Given the global rate of aging, caregiving conflicts with work are predicted to escalate in the future as the number of carers continue to grow. Employers, HR professionals and policymakers should be proactive in implementing carer-supportive programs and policies not only from a social responsibility lens, but also as an incentive for employees. Given the unique context of COVID-19, we do not seek to generalize our findings to non-pandemic scenarios but, instead, position this as an in-depth examination of an intervention for carers customized for COVID-19, with the potential for long-standing effects. We do not anticipate that this will be the last pandemic or crisis that has workplace repercussions and, as a result, our findings may be useful for future events.
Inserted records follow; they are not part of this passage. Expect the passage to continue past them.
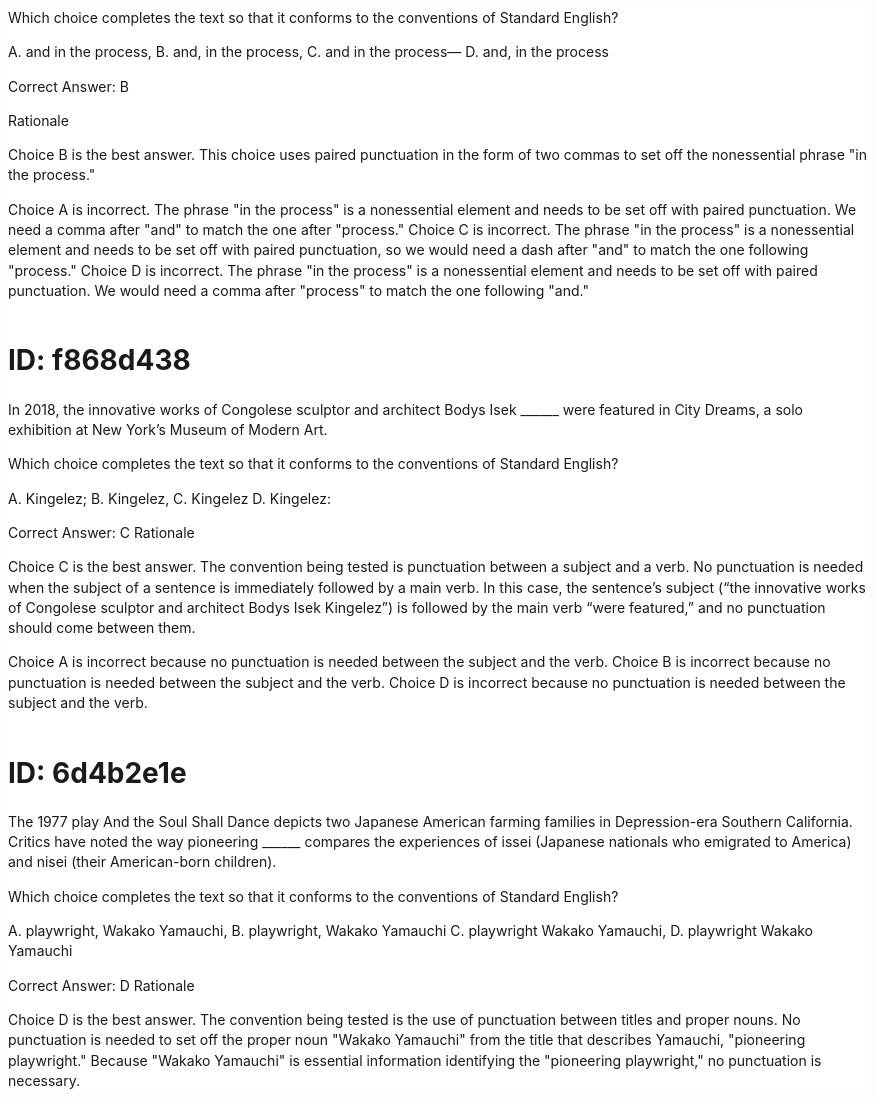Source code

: Which choice completes the text so that it conforms to the conventions of Standard English?  

A. and in the process, B. and, in the process, C. and in the process— D. and, in the process  

Correct Answer: B  

Rationale  

Choice B is the best answer. This choice uses paired punctuation in the form of two commas to set off the nonessential phrase "in the process."  

Choice A is incorrect. The phrase "in the process" is a nonessential element and needs to be set off with paired punctuation. We need a comma after "and" to match the one after "process." Choice C is incorrect. The phrase "in the process" is a nonessential element and needs to be set off with paired punctuation, so we would need a dash after "and" to match the one following "process." Choice D is incorrect. The phrase "in the process" is a nonessential element and needs to be set off with paired punctuation. We would need a comma after "process" to match the one following "and."  


# ID: f868d438  

In 2018, the innovative works of Congolese sculptor and architect Bodys Isek ______ were featured in City Dreams, a solo exhibition at New York’s Museum of Modern Art.  

Which choice completes the text so that it conforms to the conventions of Standard English?  

A. Kingelez; B. Kingelez, C. Kingelez D. Kingelez:  


Correct Answer: C Rationale  

Choice C is the best answer. The convention being tested is punctuation between a subject and a verb. No punctuation is needed when the subject of a sentence is immediately followed by a main verb. In this case, the sentence’s subject (“the innovative works of Congolese sculptor and architect Bodys Isek Kingelez”) is followed by the main verb “were featured,” and no punctuation should come between them.  

Choice A is incorrect because no punctuation is needed between the subject and the verb. Choice B is incorrect because no punctuation is needed between the subject and the verb. Choice D is incorrect because no punctuation is needed between the subject and the verb.  


# ID: 6d4b2e1e  

The 1977 play And the Soul Shall Dance depicts two Japanese American farming families in Depression-era Southern California. Critics have noted the way pioneering ______ compares the experiences of issei (Japanese nationals who emigrated to America) and nisei (their American-born children).  

Which choice completes the text so that it conforms to the conventions of Standard English?  

A. playwright, Wakako Yamauchi, B. playwright, Wakako Yamauchi C. playwright Wakako Yamauchi, D. playwright Wakako Yamauchi  


Correct Answer: D Rationale  

Choice D is the best answer. The convention being tested is the use of punctuation between titles and proper nouns. No punctuation is needed to set off the proper noun "Wakako Yamauchi" from the title that describes Yamauchi, "pioneering playwright." Because "Wakako Yamauchi" is essential information identifying the "pioneering playwright," no punctuation is necessary.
5. Policy and Program Implications
Within the field of economics, the concept of cost savings is used as a tool for decision making when budgets are limited and competing costs exist. Positive savings indicate that an intervention does not require additional resources and, thus, is easier to implement, as it does not compete with other programs for the scarce resources available. As a matter of fact, it releases resources to be used elsewhere. The cost savings of an intervention, however, are not the sole end goal of an intervention, nor are they mutually exclusive with intervention effectiveness. Non-cost-saving interventions become a matter of maximizing goals within an existing budget.
It is important to reiterate that, in the context of our study, the lack of observed intervention effects and cost savings does not necessarily mean that: (1) this will be the case in all scenarios, and (2) the carer standard intervention is not worth implementing. As previously noted, the conservative nature of our approach meant that not all costs (and subsequently averted costs) were captured and monetized in our analysis. It is possible that a more comprehensive analysis, which includes and monetizes additional variables and captures the impacts over an extended period of time, may find a different result.
Irrespective of whether our implemented intervention does pay for itself or not (in the short term), the issue of unsupported CEs in the workplace remains; employers need to consider CE interventions, such as the
carer standard, in the workplace, if not for the sake of cost savings, then certainly out of respect for human dignity and those entrusted in the care and protection of it. Our intervention was found to be not immediately cost-saving; that is, it requires additional workplace resources. In this way, the goals of the intervention (i.e., workplace culture changes) are prioritized over cost savings. There will come a time where each one of us will be placed in the position of being a carer, and eventually a care recipient. Employers should utilize this cost implication analysis as part of, but not the sole criterion for, their decision making. Indeed, innovative and progressive campaigns are rarely cost-saving, and while this intervention was not found to pay for itself, it does not mean that it is unaffordable [
48]. However, the lack of short-term cost savings does raise questions concerning where the resources that fund such an intervention come from, and what other programs are being rejected in its favour. Private companies need to determine their own organizational priorities, and their acceptable timeline on returns on investments. We propose that employers, policymakers and all relevant stakeholders, as part of their individual decision making, consider the current and future needs of their labour force and view CE interventions as an investment in their CEs, and not merely a cost-saving tool.